## Your instructions
Below is a block of records; return all of them exactly, but without the images.

## Supplied information
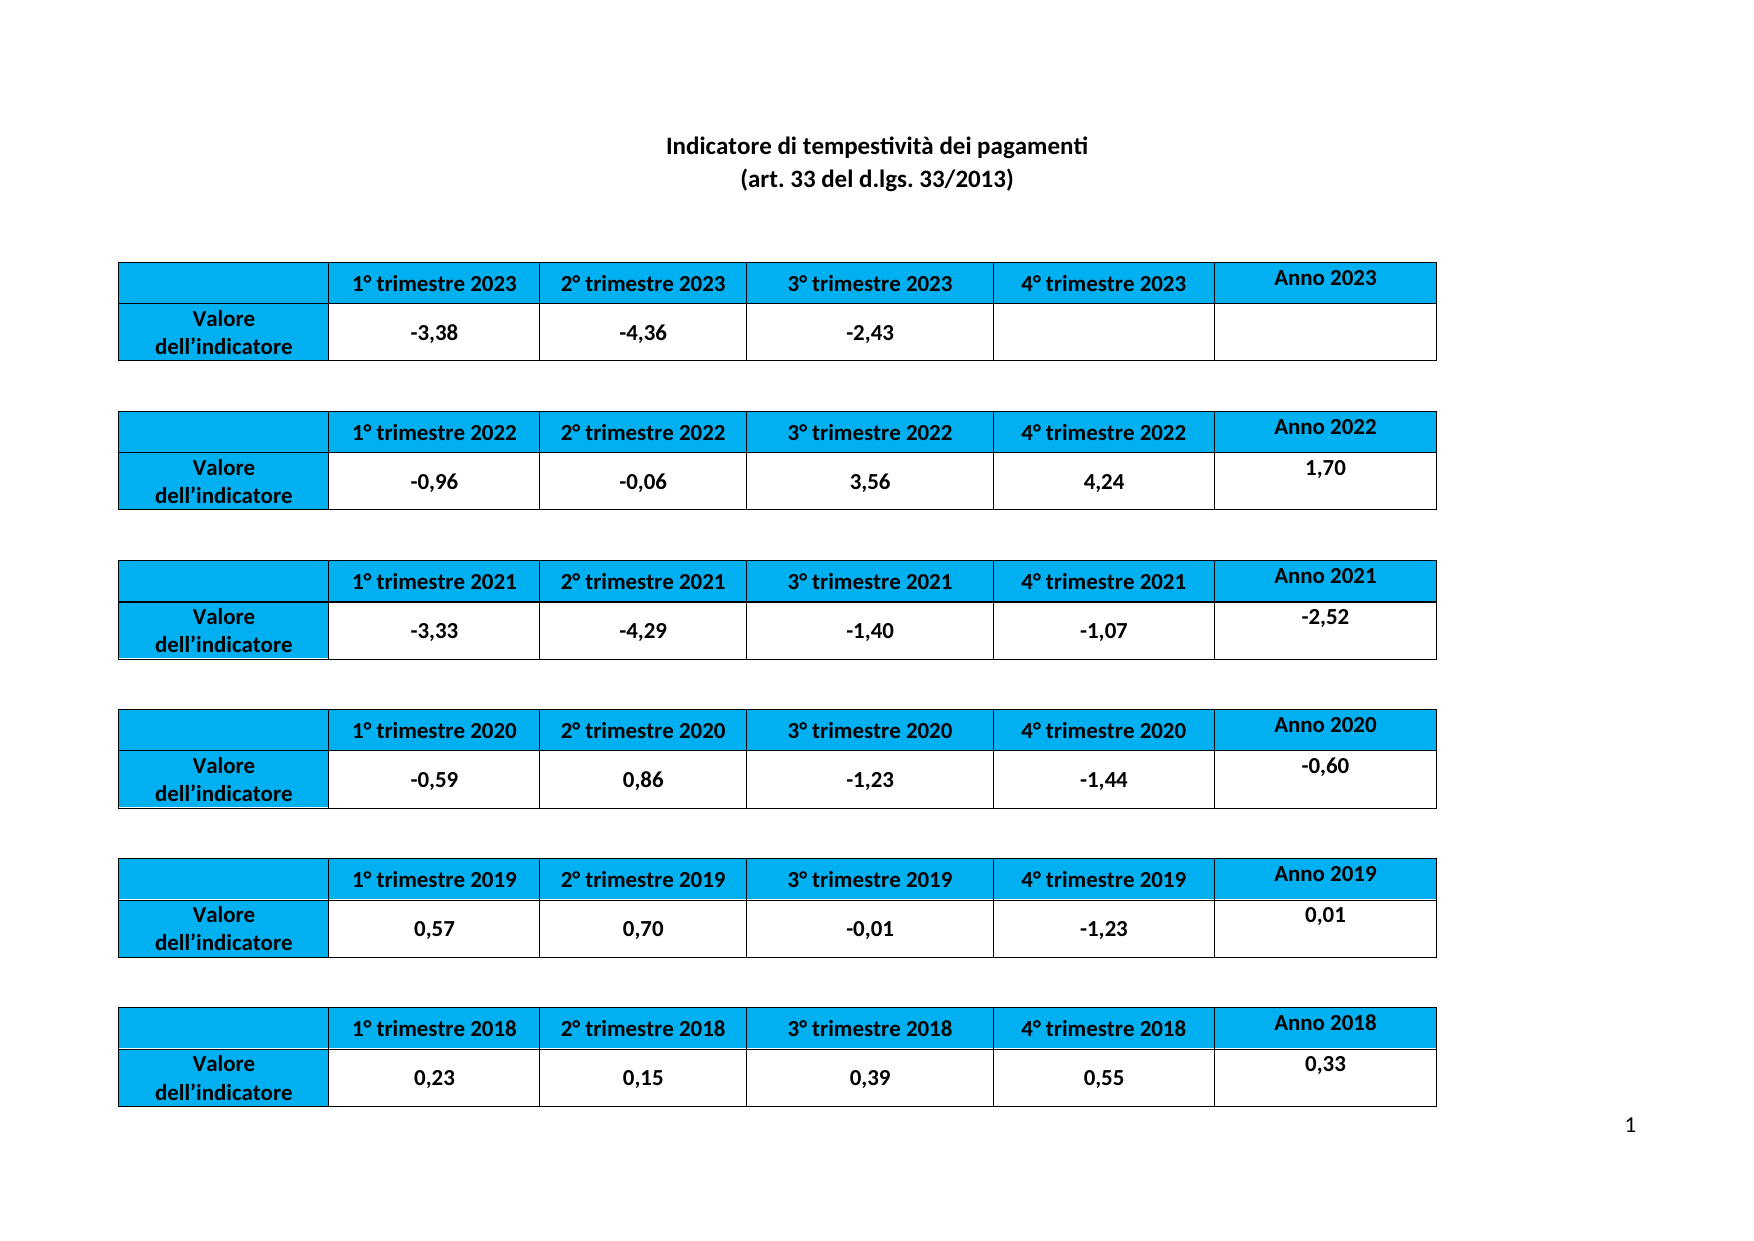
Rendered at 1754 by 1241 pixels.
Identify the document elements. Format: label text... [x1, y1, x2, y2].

table_header [119, 412, 328, 452]
table_header 4° trimestre 2018 [994, 1008, 1214, 1048]
table_cell -0,96 [329, 453, 539, 509]
table_cell -0,60 [1215, 751, 1436, 807]
table_cell Valore dell’indicatore [119, 901, 328, 957]
table_cell Valore dell’indicatore [119, 453, 328, 509]
table_cell -2,43 [747, 304, 993, 360]
table_cell -0,01 [747, 901, 993, 957]
table_cell -0,06 [540, 453, 746, 509]
table_cell -1,23 [747, 751, 993, 807]
table_cell -1,07 [994, 603, 1214, 658]
table_cell 3,56 [747, 453, 993, 509]
table_header Anno 2021 [1215, 561, 1436, 601]
table_header 1° trimestre 2018 [329, 1008, 539, 1048]
table_header [119, 561, 328, 601]
table_header 3° trimestre 2021 [747, 561, 993, 601]
table_header 3° trimestre 2019 [747, 859, 993, 899]
table_header Anno 2023 [1215, 263, 1436, 303]
table_header 1° trimestre 2019 [329, 859, 539, 899]
table_header 1° trimestre 2023 [329, 263, 539, 303]
table_cell 0,70 [540, 901, 746, 957]
table_cell Valore dell’indicatore [119, 1050, 328, 1106]
table_header 1° trimestre 2022 [329, 412, 539, 452]
table_header 2° trimestre 2021 [540, 561, 746, 601]
table_cell Valore dell’indicatore [119, 304, 328, 360]
table_cell 4,24 [994, 453, 1214, 509]
table_cell [1215, 304, 1436, 360]
table_header 2° trimestre 2019 [540, 859, 746, 899]
table_header 3° trimestre 2022 [747, 412, 993, 452]
table_header 4° trimestre 2023 [994, 263, 1214, 303]
table_header Anno 2020 [1215, 710, 1436, 750]
table_cell 0,15 [540, 1050, 746, 1106]
table_cell -1,23 [994, 901, 1214, 957]
table_cell -4,36 [540, 304, 746, 360]
table_header [119, 263, 328, 303]
table_cell Valore dell’indicatore [119, 603, 328, 658]
table_cell 0,57 [329, 901, 539, 957]
table_cell -0,59 [329, 751, 539, 807]
table_header [119, 710, 328, 750]
table_header Anno 2018 [1215, 1008, 1436, 1048]
table_header 3° trimestre 2018 [747, 1008, 993, 1048]
table_cell 0,39 [747, 1050, 993, 1106]
table_cell [994, 304, 1214, 360]
text Indicatore di tempestività dei pagamenti [118, 130, 1636, 160]
table_cell Valore dell’indicatore [119, 751, 328, 807]
table_header 4° trimestre 2022 [994, 412, 1214, 452]
table_header 4° trimestre 2019 [994, 859, 1214, 899]
table_header 1° trimestre 2021 [329, 561, 539, 601]
table_header 2° trimestre 2023 [540, 263, 746, 303]
table_header Anno 2019 [1215, 859, 1436, 899]
table_header 3° trimestre 2023 [747, 263, 993, 303]
table_header [119, 1008, 328, 1048]
table_cell -4,29 [540, 603, 746, 658]
table_cell -1,44 [994, 751, 1214, 807]
table_cell -3,38 [329, 304, 539, 360]
table_cell 0,23 [329, 1050, 539, 1106]
table_cell 0,86 [540, 751, 746, 807]
table_header 3° trimestre 2020 [747, 710, 993, 750]
table_header Anno 2022 [1215, 412, 1436, 452]
text (art. 33 del d.lgs. 33/2013) [118, 163, 1636, 193]
table_header 2° trimestre 2022 [540, 412, 746, 452]
table_header 1° trimestre 2020 [329, 710, 539, 750]
table_cell 0,33 [1215, 1050, 1436, 1106]
table_header [119, 859, 328, 899]
table_cell -3,33 [329, 603, 539, 658]
table_cell -1,40 [747, 603, 993, 658]
table_header 2° trimestre 2020 [540, 710, 746, 750]
table_cell 1,70 [1215, 453, 1436, 509]
table_cell 0,01 [1215, 901, 1436, 957]
table_cell -2,52 [1215, 603, 1436, 658]
table_cell 0,55 [994, 1050, 1214, 1106]
table_header 2° trimestre 2018 [540, 1008, 746, 1048]
table_header 4° trimestre 2021 [994, 561, 1214, 601]
table_header 4° trimestre 2020 [994, 710, 1214, 750]
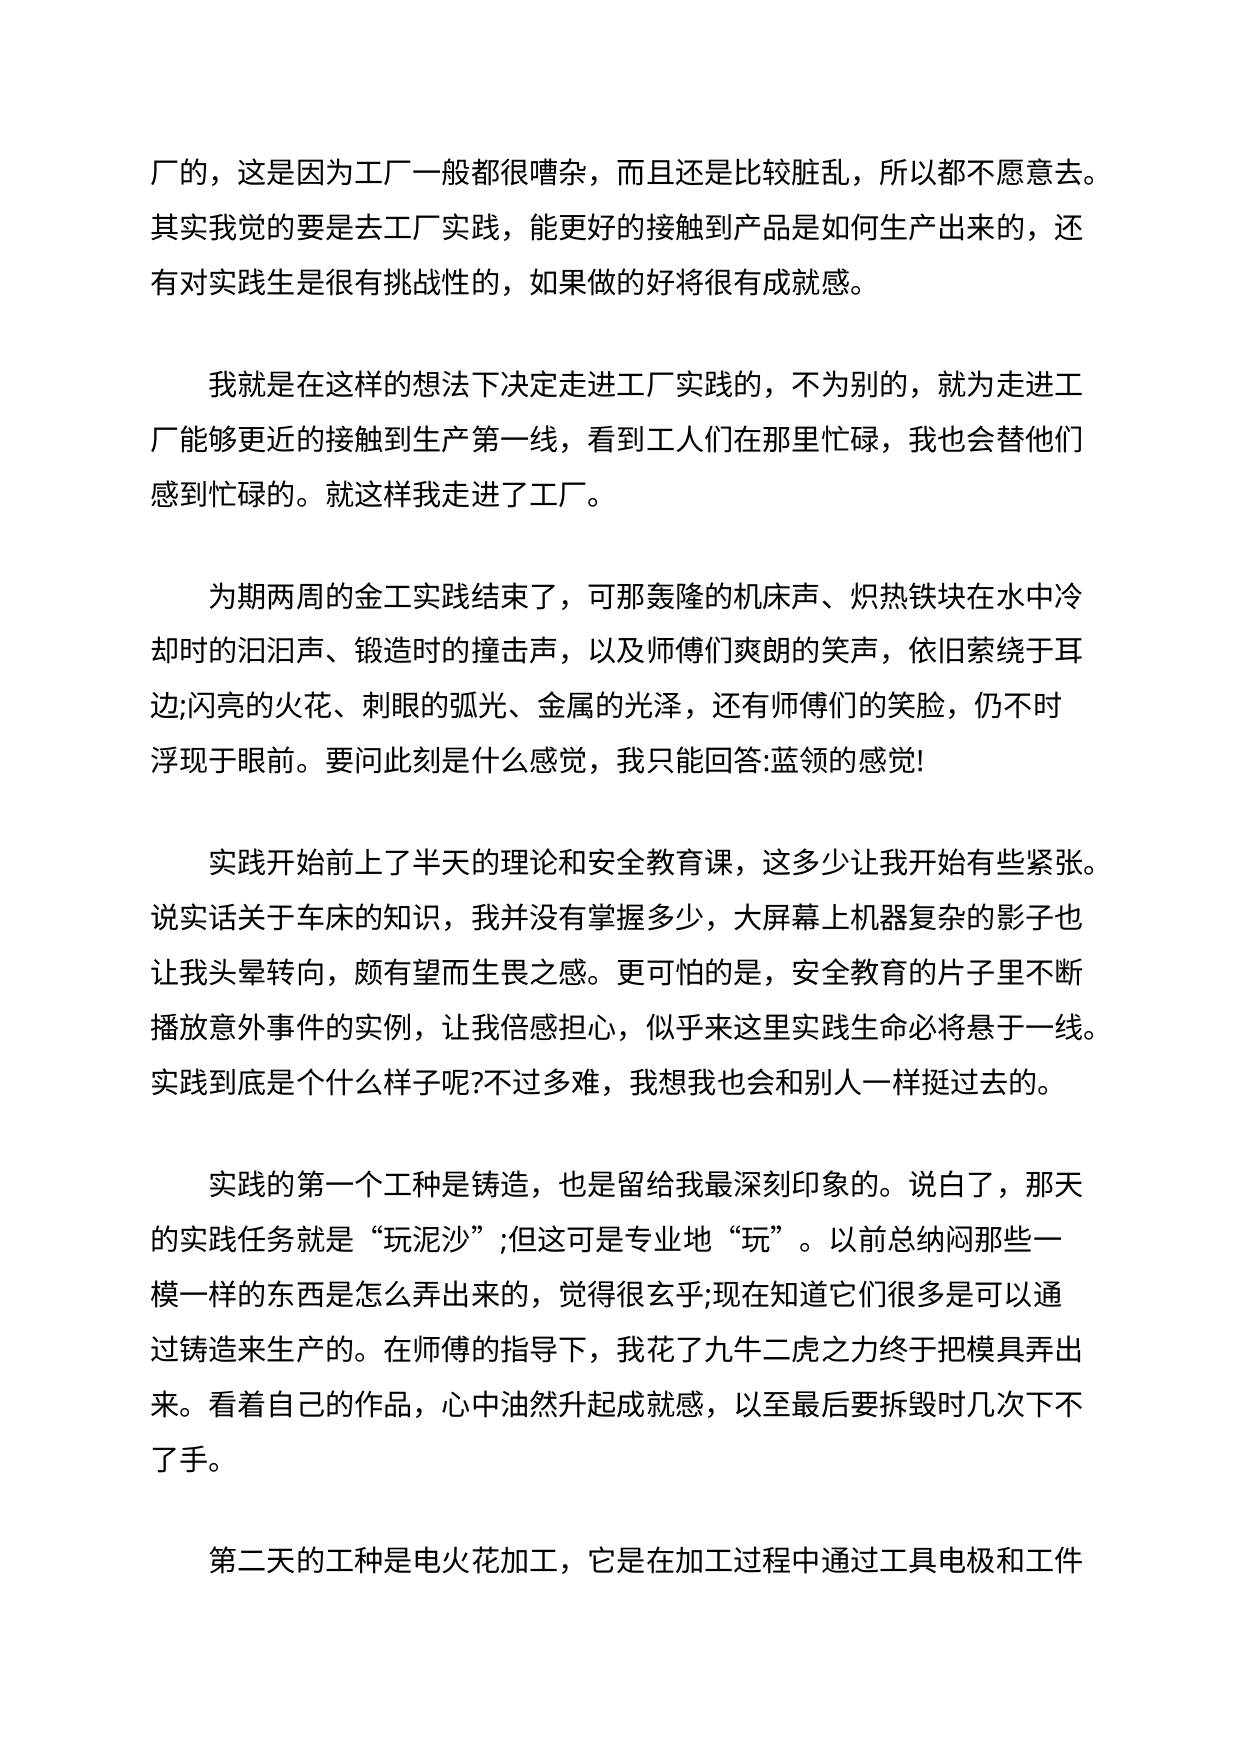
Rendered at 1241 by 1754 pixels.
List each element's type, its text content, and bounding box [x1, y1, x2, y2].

text 为期两周的金工实践结束了，可那轰隆的机床声、炽热铁块在水中冷却时的汩汩声、锻造时的撞击声，以及师傅们爽朗的笑声，依旧萦绕于耳边;闪亮的火花、刺眼的弧光、金属的光泽，还有师傅们的笑脸，仍不时浮现于眼前。要问此刻是什么感觉，我只能回答:蓝领的感觉! [150, 573, 1090, 780]
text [150, 1538, 1090, 1580]
text 实践的第一个工种是铸造，也是留给我最深刻印象的。说白了，那天的实践任务就是“玩泥沙”;但这可是专业地“玩”。以前总纳闷那些一模一样的东西是怎么弄出来的，觉得很玄乎;现在知道它们很多是可以通过铸造来生产的。在师傅的指导下，我花了九牛二虎之力终于把模具弄出来。看着自己的作品，心中油然升起成就感，以至最后要拆毁时几次下不了手。 [150, 1161, 1090, 1478]
text 实践开始前上了半天的理论和安全教育课，这多少让我开始有些紧张。说实话关于车床的知识，我并没有掌握多少，大屏幕上机器复杂的影子也让我头晕转向，颇有望而生畏之感。更可怕的是，安全教育的片子里不断播放意外事件的实例，让我倍感担心，似乎来这里实践生命必将悬于一线。实践到底是个什么样子呢?不过多难，我想我也会和别人一样挺过去的。 [150, 840, 1090, 1102]
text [150, 150, 1090, 302]
text 我就是在这样的想法下决定走进工厂实践的，不为别的，就为走进工厂能够更近的接触到生产第一线，看到工人们在那里忙碌，我也会替他们感到忙碌的。就这样我走进了工厂。 [150, 362, 1090, 514]
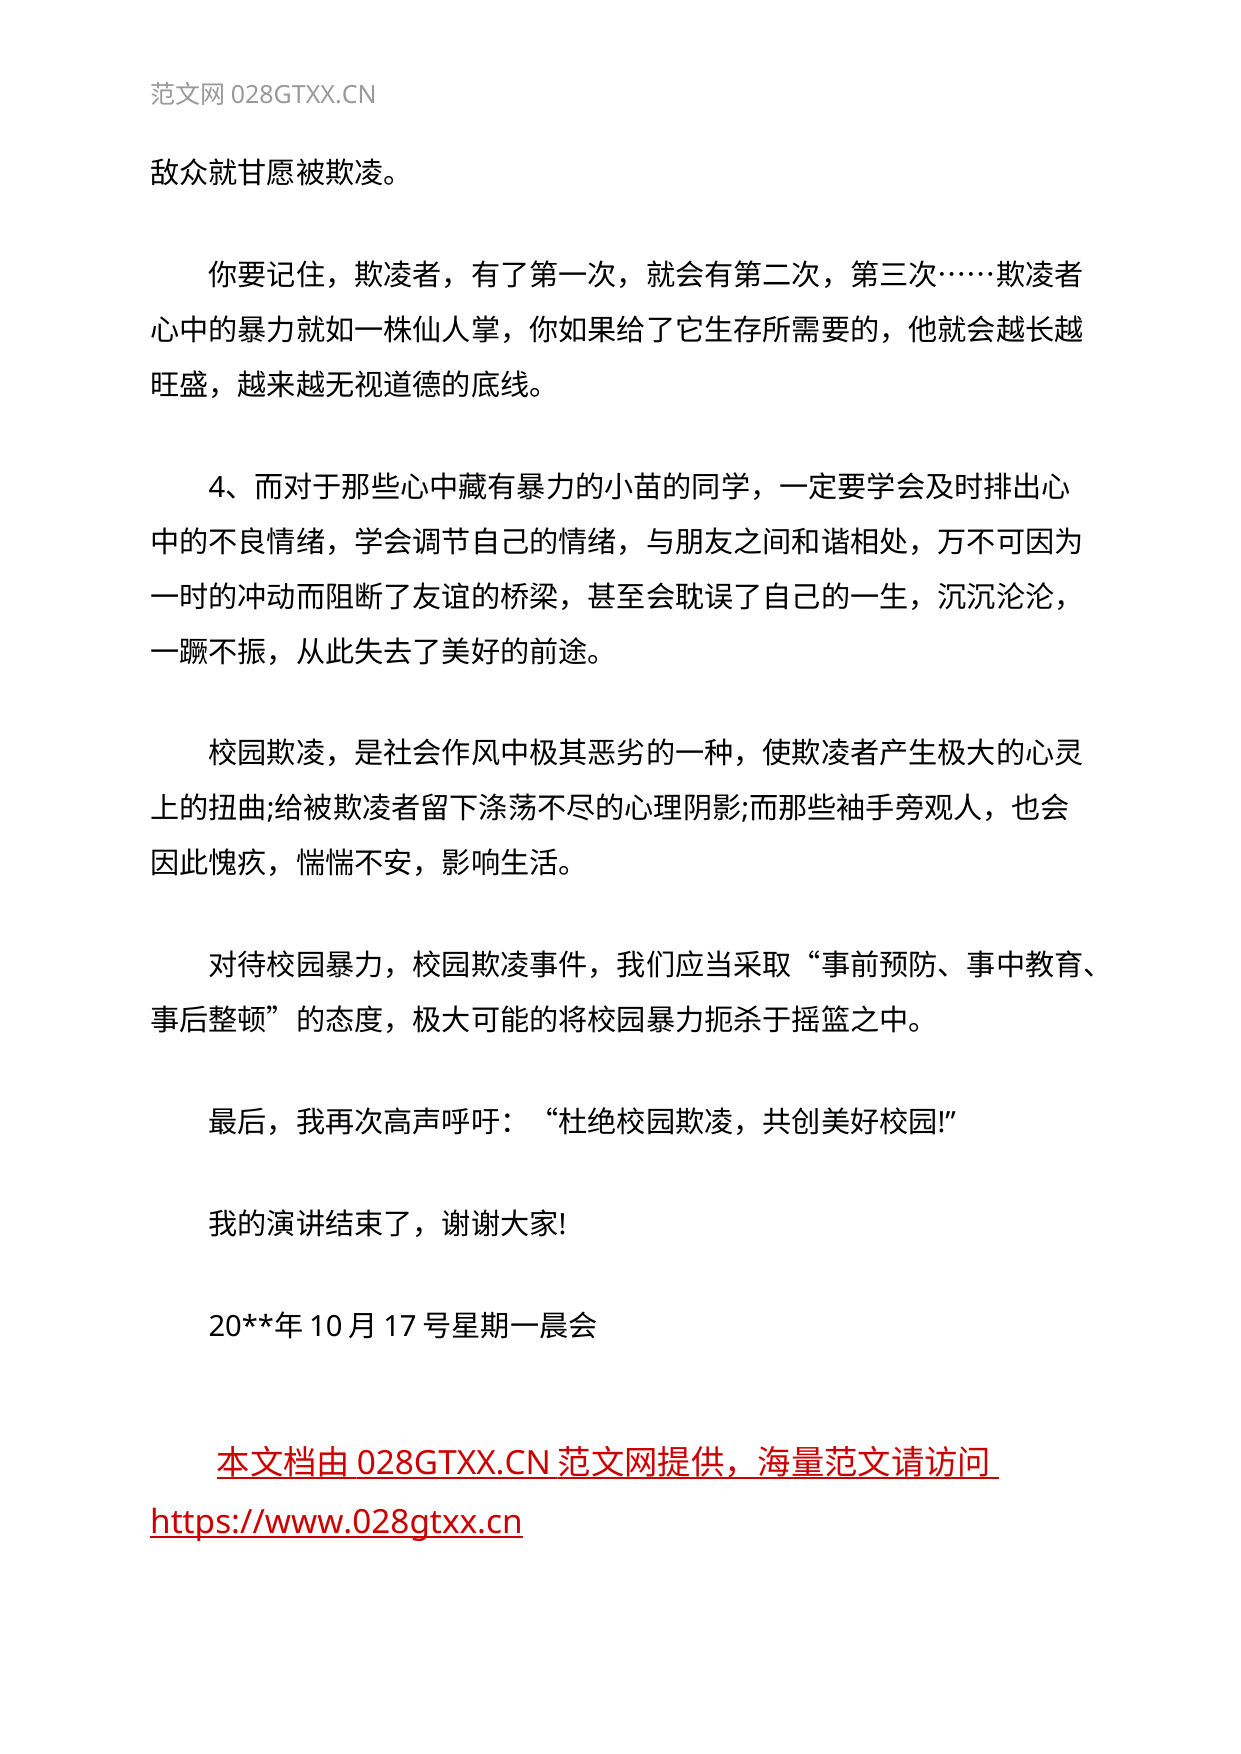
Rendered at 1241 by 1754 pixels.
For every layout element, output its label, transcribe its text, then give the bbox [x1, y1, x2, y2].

## Answer section
Rendered at 1754 by 1241 pixels.
Identify the document elements. Format: label text... [x1, y1, x2, y2].

table_header [119, 412, 328, 452]
table_header 4° trimestre 2018 [994, 1008, 1214, 1048]
table_cell -0,96 [329, 453, 539, 509]
table_cell -0,60 [1215, 751, 1436, 807]
table_cell Valore dell’indicatore [119, 901, 328, 957]
table_cell Valore dell’indicatore [119, 453, 328, 509]
table_cell -2,43 [747, 304, 993, 360]
table_cell -0,01 [747, 901, 993, 957]
table_cell -0,06 [540, 453, 746, 509]
table_cell -1,23 [747, 751, 993, 807]
table_cell -1,07 [994, 603, 1214, 658]
table_cell 3,56 [747, 453, 993, 509]
table_header Anno 2021 [1215, 561, 1436, 601]
table_header 1° trimestre 2018 [329, 1008, 539, 1048]
table_header [119, 561, 328, 601]
table_header 3° trimestre 2021 [747, 561, 993, 601]
table_header 3° trimestre 2019 [747, 859, 993, 899]
table_header Anno 2023 [1215, 263, 1436, 303]
table_header 1° trimestre 2019 [329, 859, 539, 899]
table_header 1° trimestre 2023 [329, 263, 539, 303]
table_cell 0,70 [540, 901, 746, 957]
table_cell Valore dell’indicatore [119, 1050, 328, 1106]
table_header 1° trimestre 2022 [329, 412, 539, 452]
table_header 2° trimestre 2021 [540, 561, 746, 601]
table_cell Valore dell’indicatore [119, 304, 328, 360]
table_cell 4,24 [994, 453, 1214, 509]
table_cell [1215, 304, 1436, 360]
table_header 2° trimestre 2019 [540, 859, 746, 899]
table_header 3° trimestre 2022 [747, 412, 993, 452]
table_header 4° trimestre 2023 [994, 263, 1214, 303]
table_header Anno 2020 [1215, 710, 1436, 750]
table_cell 0,15 [540, 1050, 746, 1106]
table_cell -1,23 [994, 901, 1214, 957]
table_cell -4,36 [540, 304, 746, 360]
table_header [119, 263, 328, 303]
table_cell Valore dell’indicatore [119, 603, 328, 658]
table_cell 0,57 [329, 901, 539, 957]
table_cell -0,59 [329, 751, 539, 807]
table_header [119, 710, 328, 750]
table_header Anno 2018 [1215, 1008, 1436, 1048]
table_header 3° trimestre 2018 [747, 1008, 993, 1048]
table_cell 0,39 [747, 1050, 993, 1106]
table_cell [994, 304, 1214, 360]
text Indicatore di tempestività dei pagamenti [118, 130, 1636, 160]
table_cell Valore dell’indicatore [119, 751, 328, 807]
table_header 4° trimestre 2022 [994, 412, 1214, 452]
table_header 4° trimestre 2019 [994, 859, 1214, 899]
table_header 1° trimestre 2021 [329, 561, 539, 601]
table_header 2° trimestre 2023 [540, 263, 746, 303]
table_header Anno 2019 [1215, 859, 1436, 899]
table_header 3° trimestre 2023 [747, 263, 993, 303]
table_header [119, 1008, 328, 1048]
table_cell -4,29 [540, 603, 746, 658]
table_cell -1,44 [994, 751, 1214, 807]
table_cell -3,38 [329, 304, 539, 360]
table_cell 0,23 [329, 1050, 539, 1106]
table_cell 0,86 [540, 751, 746, 807]
table_header 3° trimestre 2020 [747, 710, 993, 750]
table_header Anno 2022 [1215, 412, 1436, 452]
text (art. 33 del d.lgs. 33/2013) [118, 163, 1636, 193]
table_header 2° trimestre 2022 [540, 412, 746, 452]
table_header 1° trimestre 2020 [329, 710, 539, 750]
table_cell 0,33 [1215, 1050, 1436, 1106]
table_header [119, 859, 328, 899]
table_cell -3,33 [329, 603, 539, 658]
table_cell -1,40 [747, 603, 993, 658]
table_header 2° trimestre 2020 [540, 710, 746, 750]
table_cell 1,70 [1215, 453, 1436, 509]
table_cell 0,01 [1215, 901, 1436, 957]
table_cell -2,52 [1215, 603, 1436, 658]
table_cell 0,55 [994, 1050, 1214, 1106]
table_header 2° trimestre 2018 [540, 1008, 746, 1048]
table_header 4° trimestre 2021 [994, 561, 1214, 601]
table_header 4° trimestre 2020 [994, 710, 1214, 750]
Rendered at 1241 by 1754 pixels.
List each element's type, its text content, and bounding box [x1, y1, x2, y2].

text 为期两周的金工实践结束了，可那轰隆的机床声、炽热铁块在水中冷却时的汩汩声、锻造时的撞击声，以及师傅们爽朗的笑声，依旧萦绕于耳边;闪亮的火花、刺眼的弧光、金属的光泽，还有师傅们的笑脸，仍不时浮现于眼前。要问此刻是什么感觉，我只能回答:蓝领的感觉! [150, 573, 1090, 780]
text [150, 1538, 1090, 1580]
text 实践的第一个工种是铸造，也是留给我最深刻印象的。说白了，那天的实践任务就是“玩泥沙”;但这可是专业地“玩”。以前总纳闷那些一模一样的东西是怎么弄出来的，觉得很玄乎;现在知道它们很多是可以通过铸造来生产的。在师傅的指导下，我花了九牛二虎之力终于把模具弄出来。看着自己的作品，心中油然升起成就感，以至最后要拆毁时几次下不了手。 [150, 1161, 1090, 1478]
text 实践开始前上了半天的理论和安全教育课，这多少让我开始有些紧张。说实话关于车床的知识，我并没有掌握多少，大屏幕上机器复杂的影子也让我头晕转向，颇有望而生畏之感。更可怕的是，安全教育的片子里不断播放意外事件的实例，让我倍感担心，似乎来这里实践生命必将悬于一线。实践到底是个什么样子呢?不过多难，我想我也会和别人一样挺过去的。 [150, 840, 1090, 1102]
text [150, 150, 1090, 302]
text 我就是在这样的想法下决定走进工厂实践的，不为别的，就为走进工厂能够更近的接触到生产第一线，看到工人们在那里忙碌，我也会替他们感到忙碌的。就这样我走进了工厂。 [150, 362, 1090, 514]
Rendered at 1241 by 1754 pixels.
For every layout element, output its label, transcribe its text, then give the bbox [x1, y1, x2, y2].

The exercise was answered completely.